Blizzard conditions are causing travel disruption as Britain is battered by a storm which has led to the cancellation of at least 80 flights at the country's biggest airport.
Heavy snow was lying across Scotland, Northern Ireland and parts of England by Thursday morning.
London's Heathrow Airport said a combination of snow and windy weather conditions had impacted on flights.
A spokesman said: "There have been a total of 80 flights cancelled for Heathrow Airport."
The Met Office had issued yellow "be aware" warnings of wind and snow for Scotland, warning of gusts of up to 60mph in places and 4in (10cm) to 8in (20cm) of snow on higher ground.
The warnings also extend to northern parts of England as well as Wales and Northern Ireland, where thick snow blanketed Coleraine and Ballymena.
The weather has affected ferry services, with Caledonian MacBrayne warning "heavy disruptions" are expected.
Northlink ferries and Orkney Ferries also warned disruption was likely due to the weather.
The Met Office described the weather as a "real taste of winter" caused by a polar airmass, which originated over northern Canada, spreading south across the UK.
The Forth Road Bridge - which connects Edinburgh and Fife - is open again after it was closed all of Wednesday when a lorry was blown over and damaged the central reservation.
Paul Gundersen, chief meteorologist at the Met Office, said the heaviest and most frequent snow showers are likely across northern and western Scotland, Northern Ireland and around Irish Sea coasts, but eastern coasts will also be affected in the coming days.
"Most northern areas are very likely to see snow showers at times over the next few days but the situation over the southern half of England is more complicated," Mr Gundersen said.
"Southern counties of England and Wales can expect a cold and wet day with some heavy rain on Thursday, but there's an increasing chance this will turn to sleet or snow, especially over hills, during the afternoon and evening.
"There is a chance of snow settling, bringing disruption to transport during the evening rush-hour and possibly interruptions to power supplies - this more likely across East Anglia and south-east England.
"As skies clear on Thursday night, it is likely to become icy in many areas.
"Forecasting snow is always challenging and there's often a fine line between whether it will rain or snow in a particular location depending on slight changes in air temperature."
It follows a wet and windy day on Wednesday for Scotland and the north of England which left homes without power and major travel disruption.

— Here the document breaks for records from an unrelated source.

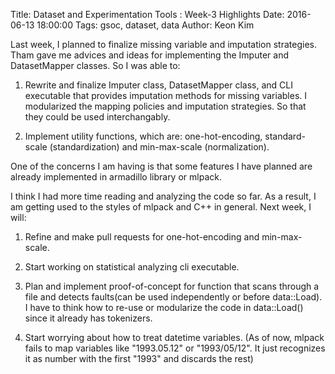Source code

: Title: Dataset and Experimentation Tools : Week-3 Highlights
Date: 2016-06-13 18:00:00
Tags: gsoc, dataset, data
Author: Keon Kim

Last week, I planned to finalize missing variable and imputation strategies.
Tham gave me advices and ideas for implementing the Imputer and DatasetMapper classes.
So I was able to:

1) Rewrite and finalize Imputer class, DatasetMapper class, and CLI executable that provides imputation methods for missing variables.
I modularized the mapping policies and imputation strategies. So that they could be used interchangably.

2) Implement utility functions, which are: one-hot-encoding, standard-scale (standardization) and min-max-scale (normalization).

One of the concerns I am having is that some features I have planned are already implemented in armadillo library or mlpack.

I think I had more time reading and analyzing the code so far.
As a result, I am getting used to the styles of mlpack and C++ in general.
Next week, I will:

1) Refine and make pull requests for one-hot-encoding and min-max-scale.

2) Start working on statistical analyzing cli executable.

3) Plan and implement proof-of-concept for function that scans through a file and detects faults(can be used independently or before data::Load).
   I have to think how to re-use or modularize the code in data::Load() since it already has tokenizers.

4) Start worrying about how to treat datetime variables.
(As of now, mlpack fails to map variables like "1993.05.12" or "1993/05/12". It just recognizes it as number with the first "1993" and discards the rest)
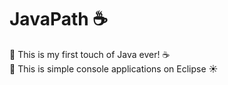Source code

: # JavaPath ☕
📌 This is my first touch of Java ever! ☕ <br>
📌 This is simple console applications on Eclipse ☀️<br>
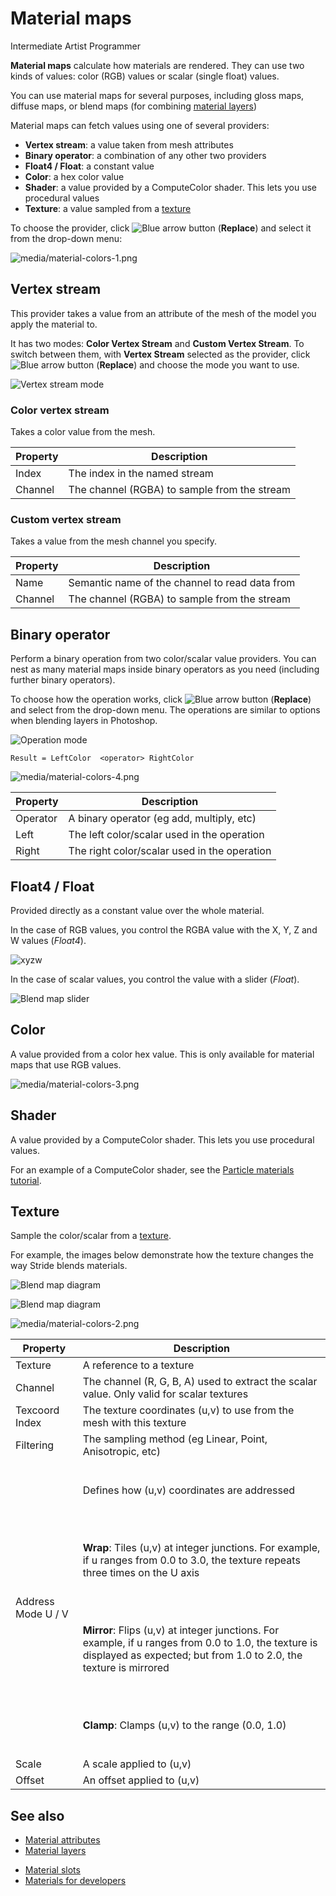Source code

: # Material maps

<span class="label label-doc-level">Intermediate</span>
<span class="label label-doc-audience">Artist</span>
<span class="label label-doc-audience">Programmer</span>

**Material maps** calculate how materials are rendered. They can use two kinds of values: color (RGB) values or scalar (single float) values.

You can use material maps for several purposes, including gloss maps, diffuse maps, or  blend maps (for combining [material layers](material-layers.md))

Material maps can fetch values using one of several providers:

* **Vertex stream**: a value taken from mesh attributes
* **Binary operator**: a combination of any other two providers
* **Float4 / Float**: a constant value
* **Color**: a hex color value
* **Shader**: a value provided by a ComputeColor shader. This lets you use procedural values
* **Texture**: a value sampled from a [texture](../textures/index.md)

To choose the provider, click ![Blue arrow button](~/manual/game-studio/media/blue-arrow-icon.png) (**Replace**) and select it from the drop-down menu:

![media/material-colors-1.png](media/material-colors-1.png) 

## Vertex stream

This provider takes a value from an attribute of the mesh of the model you apply the material to.

It has two modes: **Color Vertex Stream** and **Custom Vertex Stream**. To switch between them, with **Vertex Stream** selected as the provider, click ![Blue arrow button](~/manual/game-studio/media/blue-arrow-icon.png) (**Replace**) and choose the mode you want to use.

![Vertex stream mode](media/vertex-stream-mode.png)

### Color vertex stream

Takes a color value from the mesh.

| Property | Description                                      
| -------- | -----------
| Index | The index in the named stream  
| Channel  | The channel (RGBA) to sample from the stream

### Custom vertex stream

Takes a value from the mesh channel you specify.

| Property | Description                                      
| -------- | -----------
| Name | Semantic name of the channel to read data from 
| Channel  | The channel (RGBA) to sample from the stream

## Binary operator

Perform a binary operation from two color/scalar value providers. You can nest as many material maps inside binary operators as you need (including further binary operators).

To choose how the operation works, click ![Blue arrow button](~/manual/game-studio/media/blue-arrow-icon.png) (**Replace**) and select from the drop-down menu. The operations are similar to options when blending layers in Photoshop.

![Operation mode](media/operation-mode.png)

`Result = LeftColor  <operator> RightColor`

![media/material-colors-4.png](media/material-colors-4.png)

| Property | Description                                      
| -------- | -----------
| Operator | A binary operator (eg add, multiply, etc)     
| Left     | The left color/scalar used in the operation  
| Right    | The right color/scalar used in the operation 

## Float4 / Float

Provided directly as a constant value over the whole material. 

In the case of RGB values, you control the RGBA value with the X, Y, Z and W values (*Float4*).

![xyzw](media/material-colors-xyzw.png)

In the case of scalar values, you control the value with a slider (*Float*).

![Blend map slider](media/blend-map-slider.png)

## Color

A value provided from a color hex value. This is only available for material maps that use RGB values.

![media/material-colors-3.png](media/material-colors-3.png)

## Shader

A value provided by a ComputeColor shader. This lets you use procedural values.

For an example of a ComputeColor shader, see the [Particle materials tutorial](../../particles/tutorials/particle-materials.md).

## Texture

Sample the color/scalar from a [texture](../textures/index.md).

For example, the images below demonstrate how the texture changes the way Stride blends materials.

![Blend map diagram](media/blend-map-diagram.png)

![Blend map diagram](media/blend-map-diagram2.png)

![media/material-colors-2.png](media/material-colors-2.png)

| Property           | Description               
| ------------------ | --------------- 
| Texture            | A reference to a texture
| Channel            | The channel (R, G, B, A) used to extract the scalar value. Only valid for scalar textures
| Texcoord Index     | The texture coordinates (u,v) to use from the mesh with this texture
| Filtering          | The sampling method (eg Linear, Point, Anisotropic, etc) 
| Address Mode U / V | <p><br>Defines how (u,v) coordinates are addressed</p></br> <p><br> **Wrap**: Tiles (u,v) at integer junctions. For example, if u ranges from 0.0 to 3.0, the texture repeats three times on the U axis</p></br> <p><br>**Mirror**: Flips (u,v) at integer junctions. For example, if u ranges from 0.0 to 1.0, the texture is displayed as expected; but from 1.0 to 2.0, the texture is mirrored </p></br> <p><br> **Clamp**: Clamps (u,v) to the range (0.0, 1.0)</p></br>
| Scale | A scale applied to (u,v) 
| Offset  | An offset applied to (u,v)

## See also

- [Material attributes](material-attributes.md)
- [Material layers](material-layers.md)
* [Material slots](material-slots.md)
* [Materials for developers](materials-for-developers.md)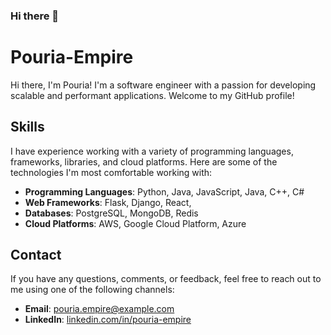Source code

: ### Hi there 👋

# Pouria-Empire

Hi there, I'm Pouria! I'm a software engineer with a passion for developing scalable and performant applications. Welcome to my GitHub profile!

## Skills

I have experience working with a variety of programming languages, frameworks, libraries, and cloud platforms. Here are some of the technologies I'm most comfortable working with:

- **Programming Languages**: Python, Java, JavaScript, Java, C++, C#
- **Web Frameworks**: Flask, Django, React,
- **Databases**: PostgreSQL, MongoDB, Redis
- **Cloud Platforms**: AWS, Google Cloud Platform, Azure



## Contact

If you have any questions, comments, or feedback, feel free to reach out to me using one of the following channels:

- **Email**: pouria.empire@example.com
- **LinkedIn**: [linkedin.com/in/pouria-empire](https://www.linkedin.com/in/pouria-empire/)




<!--
**Pouria-Empire/Pouria-Empire** is a ✨ _special_ ✨ repository because its `README.md` (this file) appears on your GitHub profile.

Here are some ideas to get you started:

- 🔭 I’m currently working on ...
- 🌱 I’m currently learning ...
- 👯 I’m looking to collaborate on ...
- 🤔 I’m looking for help with ...
- 💬 Ask me about ...
- 📫 How to reach me: ...
- 😄 Pronouns: ...
- ⚡ Fun fact: ...
--

## Projects

I'm always working on new projects to improve my skills and explore new technologies. Here are a few of my recent projects:

### Project 1: MyProject

- **Description**: A web application built with Flask that allows users to create, read, update, and delete tasks.
- **Link to repository**: [https://github.com/Pouria-Empire/myproject](https://github.com/Pouria-Empire/myproject)

### Project 2: Another Project

- **Description**: A web application built with Django that allows users to search and filter a database of products.
- **Link to repository**: [https://github.com/Pouria-Empire/another-project](https://github.com/Pouria-Empire/another-project)

### Project 3: Yet Another Project

- **Description**: A command-line tool built with Python that generates random passwords.
- **Link to repository**: [https://github.com/Pouria-Empire/yet-another-project](https://github.com/Pouria-Empire/yet-another-project)



>
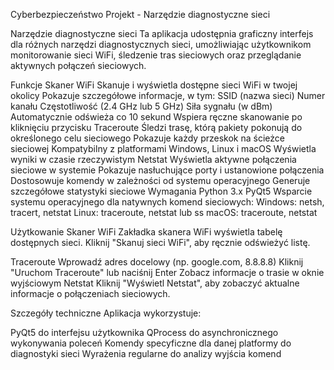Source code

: Cyberbezpieczeństwo Projekt - Narzędzie diagnostyczne sieci

Narzędzie diagnostyczne sieci
Ta aplikacja udostępnia graficzny interfejs dla różnych narzędzi diagnostycznych sieci, umożliwiając użytkownikom monitorowanie sieci WiFi, śledzenie tras sieciowych oraz przeglądanie aktywnych połączeń sieciowych.

Funkcje
Skaner WiFi
Skanuje i wyświetla dostępne sieci WiFi w twojej okolicy
Pokazuje szczegółowe informacje, w tym:
SSID (nazwa sieci)
Numer kanału
Częstotliwość (2.4 GHz lub 5 GHz)
Siła sygnału (w dBm)
Automatycznie odświeża co 10 sekund
Wspiera ręczne skanowanie po kliknięciu przycisku
Traceroute
Śledzi trasę, którą pakiety pokonują do określonego celu sieciowego
Pokazuje każdy przeskok na ścieżce sieciowej
Kompatybilny z platformami Windows, Linux i macOS
Wyświetla wyniki w czasie rzeczywistym
Netstat
Wyświetla aktywne połączenia sieciowe w systemie
Pokazuje nasłuchujące porty i ustanowione połączenia
Dostosowuje komendy w zależności od systemu operacyjnego
Generuje szczegółowe statystyki sieciowe
Wymagania
Python 3.x
PyQt5
Wsparcie systemu operacyjnego dla natywnych komend sieciowych:
Windows: netsh, tracert, netstat
Linux: traceroute, netstat lub ss
macOS: traceroute, netstat

Użytkowanie
Skaner WiFi
Zakładka skanera WiFi wyświetla tabelę dostępnych sieci. Kliknij "Skanuj sieci WiFi", aby ręcznie odświeżyć listę.

Traceroute
Wprowadź adres docelowy (np. google.com, 8.8.8.8)
Kliknij "Uruchom Traceroute" lub naciśnij Enter
Zobacz informacje o trasie w oknie wyjściowym
Netstat
Kliknij "Wyświetl Netstat", aby zobaczyć aktualne informacje o połączeniach sieciowych.

Szczegóły techniczne
Aplikacja wykorzystuje:

PyQt5 do interfejsu użytkownika
QProcess do asynchronicznego wykonywania poleceń
Komendy specyficzne dla danej platformy do diagnostyki sieci
Wyrażenia regularne do analizy wyjścia komend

A gust of 93mph was recorded at High Bradfield in South Yorkshire and 82mph at Emley Moor in West Yorkshire.
Engineers worked to reconnect thousands of homes in Yorkshire, Cumbria, Cheshire and the north of Scotland and will be on stand-by throughout Thursday.
The Energy Networks Association has reminded people they can call 105 - the new, free national phone line - if the weather damages their local power network and affects their electricity supply.